Rewrite all the records below, replacing "maximum value" with "peak value" and keeping everything else the same. Leave the pictures out of your answer.

:: Working data ::

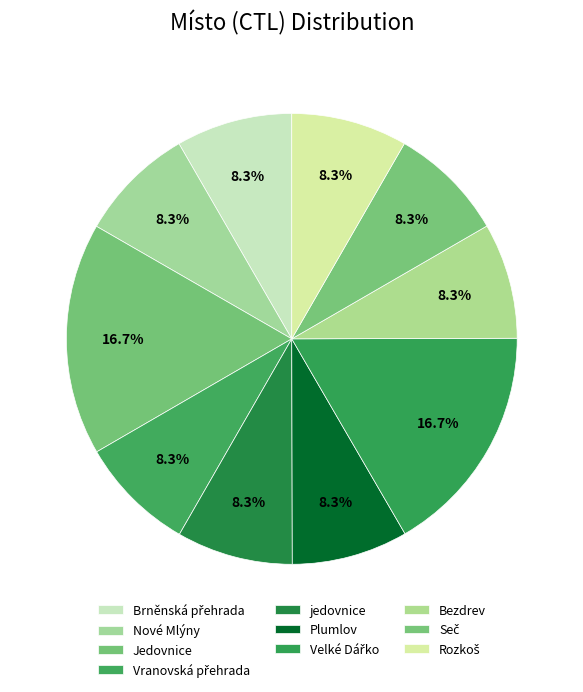

Between Rozkoš and Nové Mlýny, which is larger?

Nové Mlýny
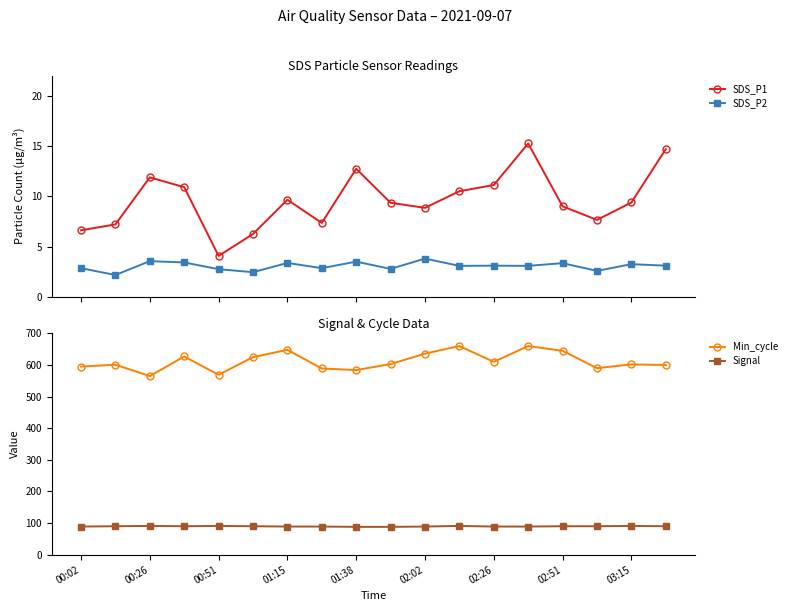

What is the value of the SDS_P2 point at the 7th from the left?

3.4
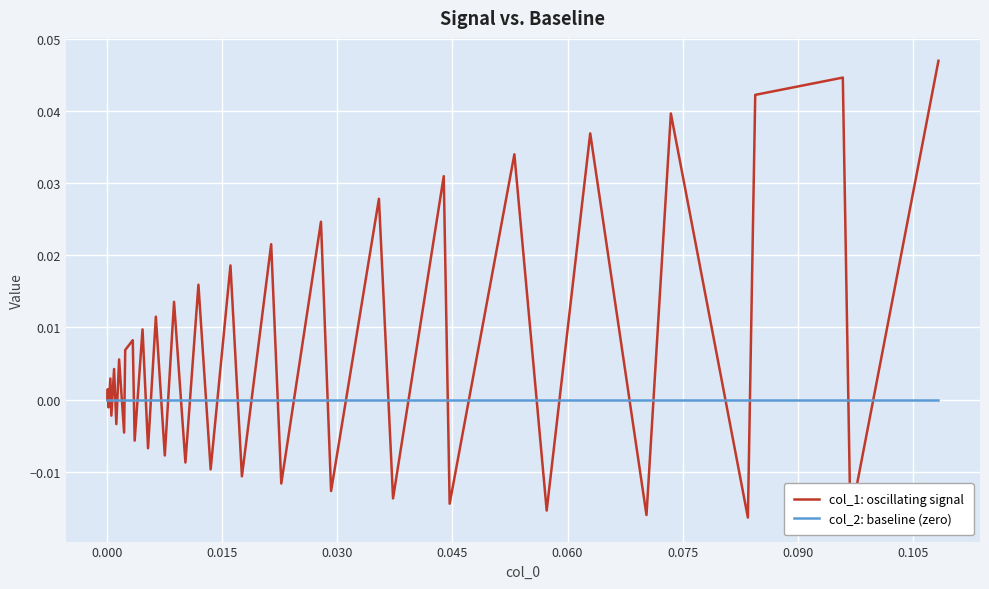

Is this an area chart (filled region under the line)?

No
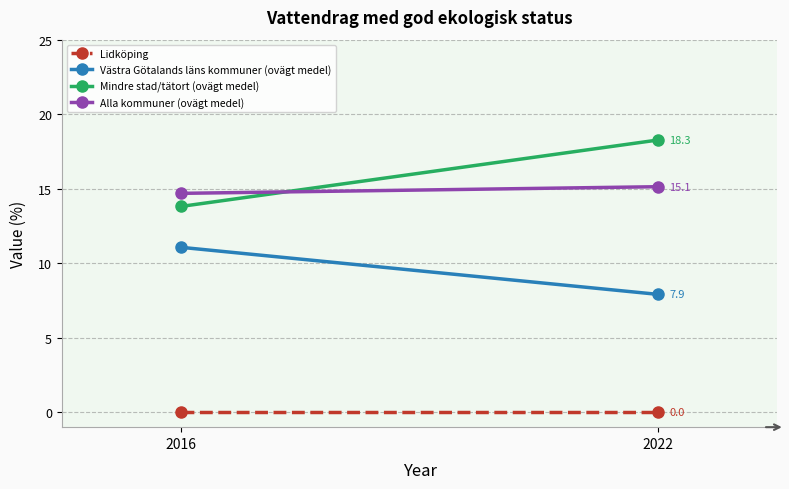

How many distinct data groups are displayed?

4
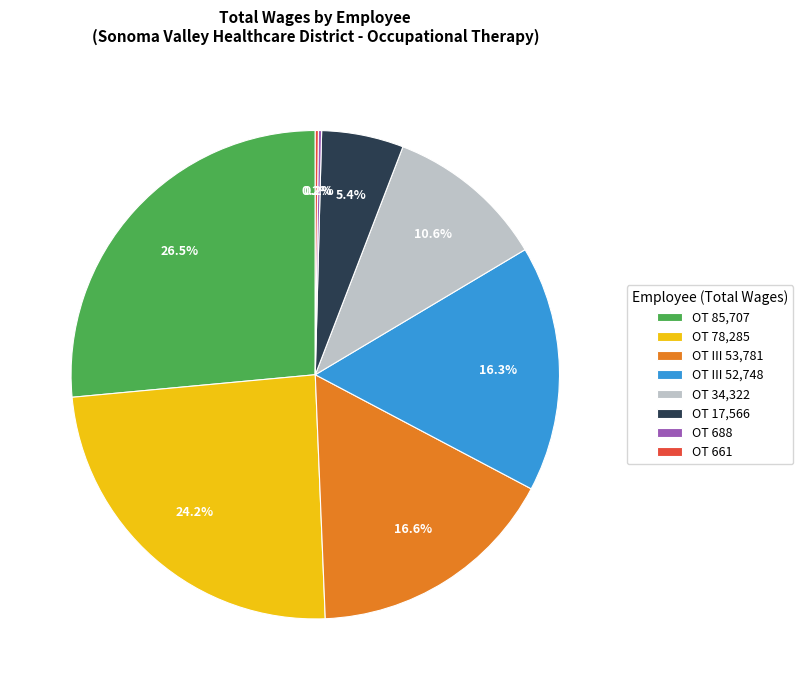

Which slice is the largest?

OT 85,707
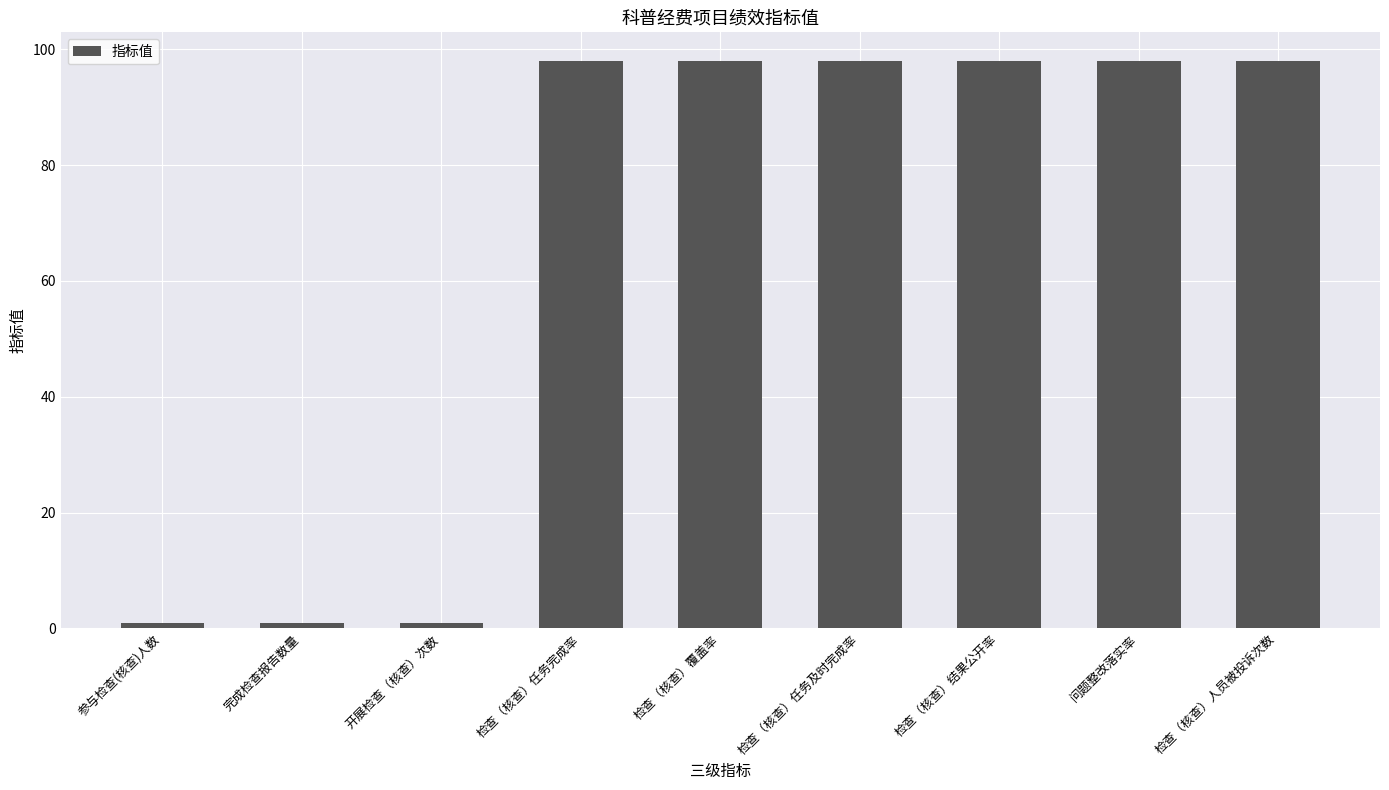

The value at 检查（核查）任务完成率 is 98. True or false?

True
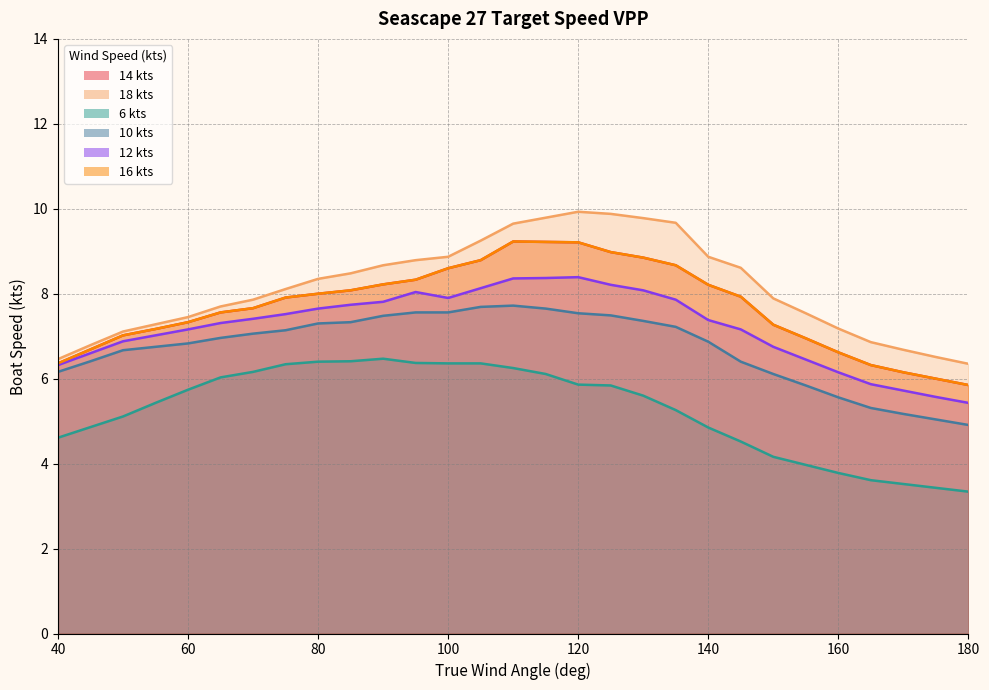

Rank the series by their maximum value, from lowest to highest.

6 kts, 10 kts, 12 kts, 14 kts, 16 kts, 18 kts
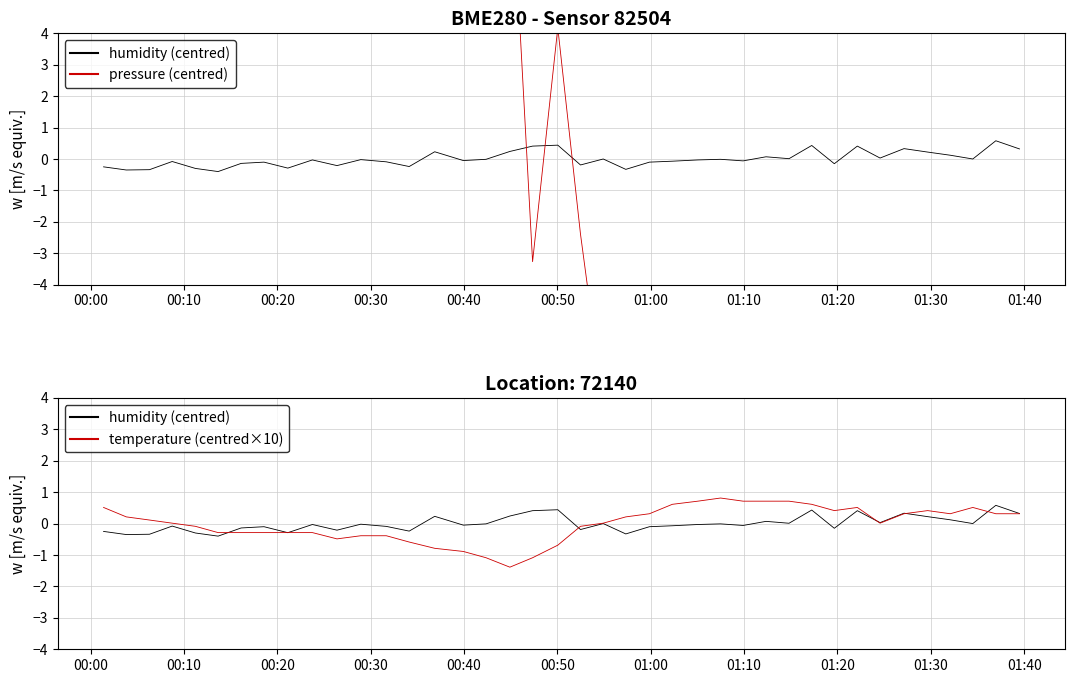

Rank the series by their maximum value, from highest to lowest.

pressure (centred), temperature (centred×10), humidity (centred)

:::

Result below -
Between Rozkoš and Nové Mlýny, which is larger?

Nové Mlýny

What is the value of the SDS_P2 point at the 7th from the left?

3.4

Is this an area chart (filled region under the line)?

No

How many distinct data groups are displayed?

4

Which slice is the largest?

OT 85,707

The value at 检查（核查）任务完成率 is 98. True or false?

True

Rank the series by their peak value, from lowest to highest.

6 kts, 10 kts, 12 kts, 14 kts, 16 kts, 18 kts

Rank the series by their peak value, from highest to lowest.

pressure (centred), temperature (centred×10), humidity (centred)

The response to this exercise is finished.